Cette idée n’étonne que notre pays. Ailleurs, tout le monde trouve la situation normale, voire satisfaisante. Chez nous, elle soulève un tollé. Parce que les Etats-Unis sont une sur-puissance à visée mondiale dont l’OTAN constitue un des prolongements tactiques (politiques) depuis près de 60 ans. Signé pour créer un front européen contre l’Union Soviétique, le Traité Atlantique se trouva par trois fois sans objet : lorsque l’URSS obtint elle-aussi l’arme nucléaire, gelant la situation politique ; quand la France se dota de sa propre bombe, rompant l’unicité du pouvoir atomique ; et plus encore, au moment de la chute du mur de Berlin. Et à chaque fois, l’OTAN réussit à muter pour survivre et poursuivre la réalité de son projet : imposer la réponse américaine à la politique européenne.

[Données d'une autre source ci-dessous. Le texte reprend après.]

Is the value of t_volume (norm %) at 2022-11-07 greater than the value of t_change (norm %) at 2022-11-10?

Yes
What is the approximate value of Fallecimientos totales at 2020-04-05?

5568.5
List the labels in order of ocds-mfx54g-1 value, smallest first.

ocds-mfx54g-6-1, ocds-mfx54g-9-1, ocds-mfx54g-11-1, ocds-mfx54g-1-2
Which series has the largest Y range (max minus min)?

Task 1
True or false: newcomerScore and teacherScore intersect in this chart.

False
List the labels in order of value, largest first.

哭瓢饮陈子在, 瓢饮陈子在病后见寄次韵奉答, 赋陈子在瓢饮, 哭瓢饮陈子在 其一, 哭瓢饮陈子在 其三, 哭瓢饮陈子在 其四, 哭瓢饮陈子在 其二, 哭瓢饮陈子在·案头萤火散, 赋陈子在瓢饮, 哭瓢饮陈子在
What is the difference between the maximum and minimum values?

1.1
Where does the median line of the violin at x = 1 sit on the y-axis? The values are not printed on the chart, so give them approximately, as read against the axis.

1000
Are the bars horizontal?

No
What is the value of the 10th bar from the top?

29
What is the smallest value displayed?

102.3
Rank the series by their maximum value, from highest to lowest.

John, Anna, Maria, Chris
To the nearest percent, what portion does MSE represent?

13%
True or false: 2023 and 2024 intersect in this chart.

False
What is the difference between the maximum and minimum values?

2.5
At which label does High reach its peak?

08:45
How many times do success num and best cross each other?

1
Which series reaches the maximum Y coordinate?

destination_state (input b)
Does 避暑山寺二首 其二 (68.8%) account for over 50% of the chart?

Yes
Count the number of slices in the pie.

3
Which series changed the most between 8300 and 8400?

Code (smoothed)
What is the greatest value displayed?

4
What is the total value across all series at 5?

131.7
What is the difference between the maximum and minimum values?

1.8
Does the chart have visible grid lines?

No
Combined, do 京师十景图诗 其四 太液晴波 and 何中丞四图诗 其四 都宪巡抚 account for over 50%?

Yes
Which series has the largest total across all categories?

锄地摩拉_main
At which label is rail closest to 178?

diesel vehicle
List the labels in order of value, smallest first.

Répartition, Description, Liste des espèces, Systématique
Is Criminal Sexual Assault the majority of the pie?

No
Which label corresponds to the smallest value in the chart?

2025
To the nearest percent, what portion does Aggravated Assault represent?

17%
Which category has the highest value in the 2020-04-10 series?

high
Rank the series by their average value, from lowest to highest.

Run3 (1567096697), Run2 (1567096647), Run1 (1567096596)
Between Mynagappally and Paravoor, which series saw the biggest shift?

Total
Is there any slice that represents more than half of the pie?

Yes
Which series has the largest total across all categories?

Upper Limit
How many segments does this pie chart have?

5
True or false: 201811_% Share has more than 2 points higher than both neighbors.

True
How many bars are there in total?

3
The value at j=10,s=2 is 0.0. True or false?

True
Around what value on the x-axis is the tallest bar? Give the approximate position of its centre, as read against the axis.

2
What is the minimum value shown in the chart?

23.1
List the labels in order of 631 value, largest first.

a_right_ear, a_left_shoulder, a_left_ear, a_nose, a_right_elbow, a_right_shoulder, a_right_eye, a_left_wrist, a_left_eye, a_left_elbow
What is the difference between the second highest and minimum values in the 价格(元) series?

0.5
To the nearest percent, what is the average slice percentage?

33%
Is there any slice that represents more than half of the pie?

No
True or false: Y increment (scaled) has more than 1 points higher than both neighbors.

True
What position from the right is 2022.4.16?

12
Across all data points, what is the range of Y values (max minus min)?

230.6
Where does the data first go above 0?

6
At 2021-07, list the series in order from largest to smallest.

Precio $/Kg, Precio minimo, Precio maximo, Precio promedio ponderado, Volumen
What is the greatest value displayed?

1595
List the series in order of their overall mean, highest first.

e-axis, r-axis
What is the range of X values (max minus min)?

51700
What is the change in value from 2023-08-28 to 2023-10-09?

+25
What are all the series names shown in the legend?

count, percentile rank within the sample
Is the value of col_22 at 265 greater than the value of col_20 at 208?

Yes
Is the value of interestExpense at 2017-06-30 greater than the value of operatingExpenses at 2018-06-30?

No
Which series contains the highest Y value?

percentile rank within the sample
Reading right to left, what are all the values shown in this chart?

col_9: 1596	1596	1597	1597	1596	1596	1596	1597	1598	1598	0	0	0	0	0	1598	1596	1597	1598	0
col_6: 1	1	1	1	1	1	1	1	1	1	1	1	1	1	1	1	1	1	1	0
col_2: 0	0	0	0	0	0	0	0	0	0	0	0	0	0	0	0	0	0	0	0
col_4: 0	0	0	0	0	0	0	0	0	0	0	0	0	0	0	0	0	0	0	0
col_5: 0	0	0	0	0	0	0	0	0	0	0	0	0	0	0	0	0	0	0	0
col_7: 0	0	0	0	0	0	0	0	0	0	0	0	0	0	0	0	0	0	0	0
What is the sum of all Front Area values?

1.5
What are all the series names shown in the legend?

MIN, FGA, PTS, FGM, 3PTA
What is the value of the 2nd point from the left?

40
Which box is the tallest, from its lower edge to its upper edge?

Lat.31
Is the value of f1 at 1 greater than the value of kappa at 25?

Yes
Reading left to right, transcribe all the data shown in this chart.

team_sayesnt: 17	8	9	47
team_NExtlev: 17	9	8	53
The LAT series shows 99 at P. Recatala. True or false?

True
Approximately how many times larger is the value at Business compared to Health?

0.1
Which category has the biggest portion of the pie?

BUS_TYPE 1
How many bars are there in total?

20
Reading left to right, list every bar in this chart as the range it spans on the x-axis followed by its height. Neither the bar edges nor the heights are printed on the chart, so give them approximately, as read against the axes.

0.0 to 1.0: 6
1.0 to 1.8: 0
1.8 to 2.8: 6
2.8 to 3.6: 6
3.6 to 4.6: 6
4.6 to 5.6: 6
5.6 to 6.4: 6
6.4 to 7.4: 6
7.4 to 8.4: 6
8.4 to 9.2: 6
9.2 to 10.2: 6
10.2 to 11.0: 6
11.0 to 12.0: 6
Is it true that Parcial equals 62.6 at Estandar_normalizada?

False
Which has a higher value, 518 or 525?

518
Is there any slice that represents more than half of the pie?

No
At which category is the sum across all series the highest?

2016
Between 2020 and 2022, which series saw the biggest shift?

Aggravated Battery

C’est là évidemment qu’il faut balancer les deux propositions OTAN et Union Européenne pour comprendre le débat et ainsi percevoir le marché que semble négocier actuellement le président de la République : intégration complète de la France dans l’OTAN contre création de la Défense Européenne.
Qui croit duper qui ? La France pourra-t’elle faire croire aux Américains qu’elle irait s’arrimer au mastodonte atlantique pour calmer son historique sens de la rébellion, de l’affirmation, tout en avançant la constitution d’une arme européenne capable (le pourrait-elle vraiment ?) de se substituer à terme à celle de l’OTAN et de constituer le socle de l’indépendance européenne ? Quel socle ? Quelle indépendance ? Quelle Europe ?
L’Europe, pour exister, vraiment, manque d’une politique et donc d’une armée. Il s’agit donc, non d’un petit débat, mais d’une énorme étape que s’apprêterait à conduire la présidence européenne française pour faire entrer l’Union dans une nouvelle ère de son évolution, de sa maturation vers sa propre super-puissance…Vaste illusion ! Tant que l’OTAN existera, aucune stratégie européenne indépendante ne pourra voir le jour.
Alors qu’irions-nous faire dans cette galère ?
Quel but poursuivons-nous en nous lançant dans cette double aventure : OTAN et Défense Européenne ? S’agit-il pour nous, malgré tout, de nous placer dans un grand ensemble afin d’affirmer notre existence, un peu, même entamée, sur la scène du monde, en espérant mieux plus tard ? Je crois que cette route ne mène nulle part. Parce que, bientôt perdu dans des organisations qui se trouvent, en réalité et de fait, aujourd’hui ou demain, sous contrôle anglo-saxon, notre pays ne pourra plus qu’adhérer à une politique que nous n’aurons pas nous-même définie. OTAN et Défense Européenne nous exposent ainsi de la même façon à perdre notre capacité à exprimer notre propre voix.
Et notre voix, c’est notre indépendance, notre liberté. La faire entendre, c’est notre devoir, si nous voulons demain, toujours écrire l’histoire.